As long as I didn’t look at her, I’d be okay. I swallowed several times, struggling to keep my mouth in a straight line, but it wiggled in spite of me. The tickle in the back of my throat danced upward into my sinuses, forward to my lips. Little tears blurred my vision.

But Jordan was already gone. “Well, gee, Piggy,” she said in a Kermit-like voice, laughter welling up like water starting to trickle from a split pipe. “It’s you . . . it’s you . . . it’s
you
!”

The pipe burst. She bent over, roaring, shaking, and squealing, and I was lost. I put a hand on my chest to keep my boobs from falling out completely and let ’er rip. We’ve always done this to each other, fallen at stressful or bewildered or ordinary moments into our own little World o’ Hilarity, and once we get going, there’s no stopping it. People stand to one side, giving us polite half smiles as we feed each other a word, a gesture, a glance to fuel the giggles.
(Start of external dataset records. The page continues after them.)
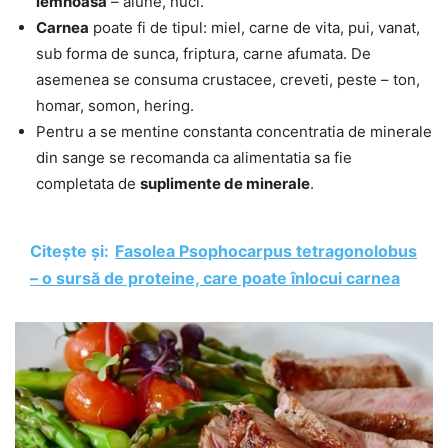
lemnoasa
– alune, nuci.
Carnea
poate fi de tipul: miel, carne de vita, pui, vanat,
sub forma de sunca, friptura, carne afumata. De
asemenea se consuma crustacee, creveti, peste – ton,
homar, somon, hering.
Pentru a se mentine constanta concentratia de minerale
din sange se recomanda ca alimentatia sa fie
completata de
suplimente de minerale
.
Citește și:
Fasolea Psophocarpus tetragonolobus
– o sursă de proteine, care poate înlocui carnea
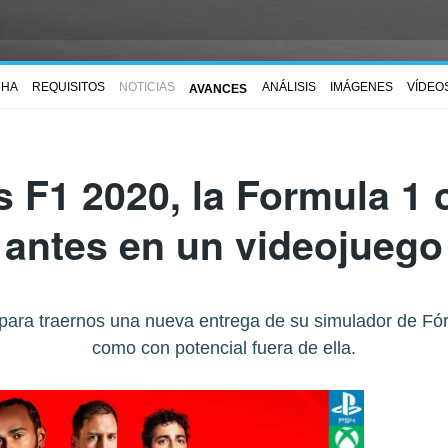
CHA
REQUISITOS
NOTICIAS
ANÁLISIS
IMÁGENES
VÍDEO
AVANCES
s F1 2020, la Formula 1
antes en un videojuego
ara traernos una nueva entrega de su simulador de Fórm
como con potencial fuera de ella.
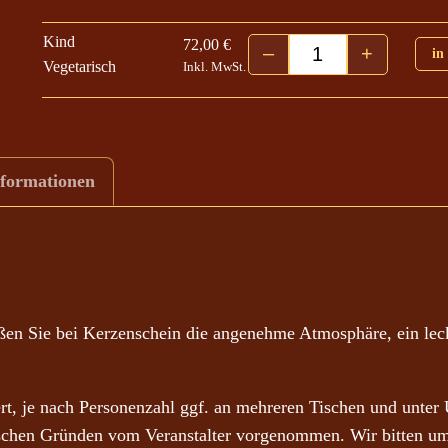
2
Kind
72,00
€
,
–
+
in
Potsdam 26.11.202
Vegetarisch
Inkl. MwSt.
0
0
€
nformationen
b
i
s
8
2
,
eßen Sie bei Kerzenschein die angenehme Atmosphäre, ein le
0
0
, je nach Personenzahl ggf. an mehreren Tischen und unter
rischen Gründen vom Veranstalter vorgenommen. Wir bitten um
€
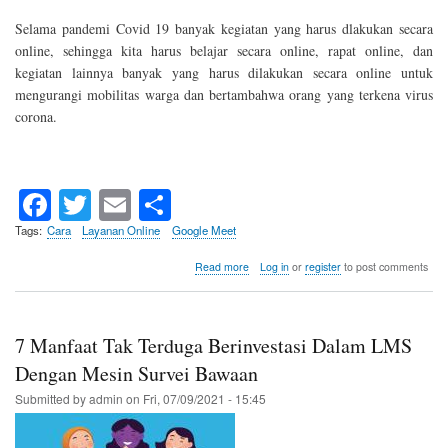
Selama pandemi Covid 19 banyak kegiatan yang harus dlakukan secara
online, sehingga kita harus belajar secara online, rapat online, dan
kegiatan lainnya banyak yang harus dilakukan secara online untuk
mengurangi mobilitas warga dan bertambahwa orang yang terkena virus
corona.
Fa
T
E
S
ce
wi
m
ha
Tags
Cara
Layanan Online
Google Meet
bo
tte
ail
re
about
Read more
Log in
or
register
to post comments
Cara
ok
r
Presentasi
Di
Google
7 Manfaat Tak Terduga Berinvestasi Dalam LMS
Meet
Dengan Mesin Survei Bawaan
Submitted by
admin
on
Fri, 07/09/2021 - 15:45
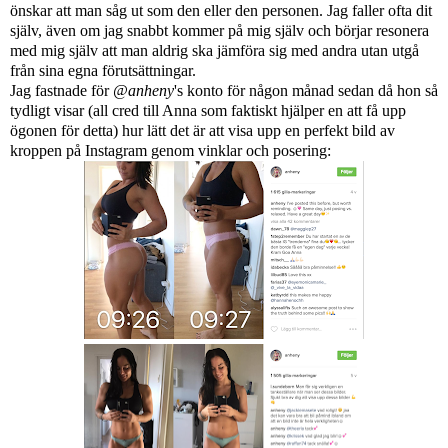
önskar att man såg ut som den eller den personen. Jag faller ofta dit
själv, även om jag snabbt kommer på mig själv och börjar resonera
med mig själv att man aldrig ska jämföra sig med andra utan utgå
från sina egna förutsättningar.
Jag fastnade för
@anheny
's konto för någon månad sedan då hon så
tydligt visar (all cred till Anna som faktiskt hjälper en att få upp
ögonen för detta) hur lätt det är att visa upp en perfekt bild av
kroppen på Instagram genom vinklar och posering:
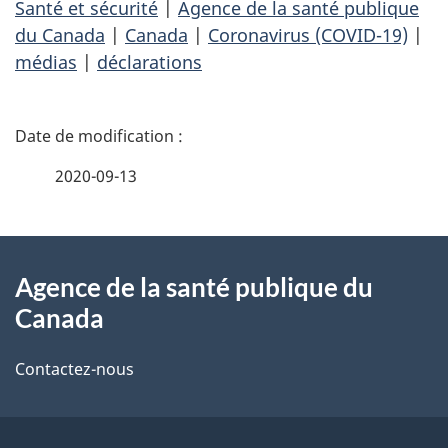
Santé et sécurité
|
Agence de la santé publique
du Canada
|
Canada
|
Coronavirus (COVID-19)
|
médias
|
déclarations
D
é
2020-09-13
t
À
a
Agence de la santé publique du
propos
i
Canada
de
l
Contactez-nous
ce
s
site
d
And I could see them all, the entire circle of women and girls looking on like we were crazy as we hooted and strangled and clung to each other. I’d just about get it together, then I’d see the edge of her belly pushing at the skirt, or she’d do another Kermit imitation, and we’d be off again. I could feel the irritation of my mother tugging at us, feel Jane’s complete bewilderment, and caught Jasmine rolling her eyes, but none of them could halt us until it was finished, and that was that.

We both knew it was inappropriate in this circumstance, and we were trying to get it together when the side seam in my dress gave way with a very loud sound, and the pair of us collapsed completely, falling to the floor in absolutely lost, hysterical giggling, our eyes running with tears, cheeks aching. “I’m sorry, Jane,” I choked out. “It was too tight.”